::: DATASET RECORDS
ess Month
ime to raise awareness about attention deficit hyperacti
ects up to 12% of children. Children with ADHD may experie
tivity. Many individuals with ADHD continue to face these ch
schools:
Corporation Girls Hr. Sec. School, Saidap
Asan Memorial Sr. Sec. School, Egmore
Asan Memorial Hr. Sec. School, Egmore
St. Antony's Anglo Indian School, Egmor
::::::
# [PROMPT]
Copy out the records above without altering anything.

# [OUTPUT OF THE TASK]
ess Month
ime to raise awareness about attention deficit hyperacti
ects up to 12% of children. Children with ADHD may experie
tivity. Many individuals with ADHD continue to face these ch
schools:
Corporation Girls Hr. Sec. School, Saidap
Asan Memorial Sr. Sec. School, Egmore
Asan Memorial Hr. Sec. School, Egmore
St. Antony's Anglo Indian School, Egmor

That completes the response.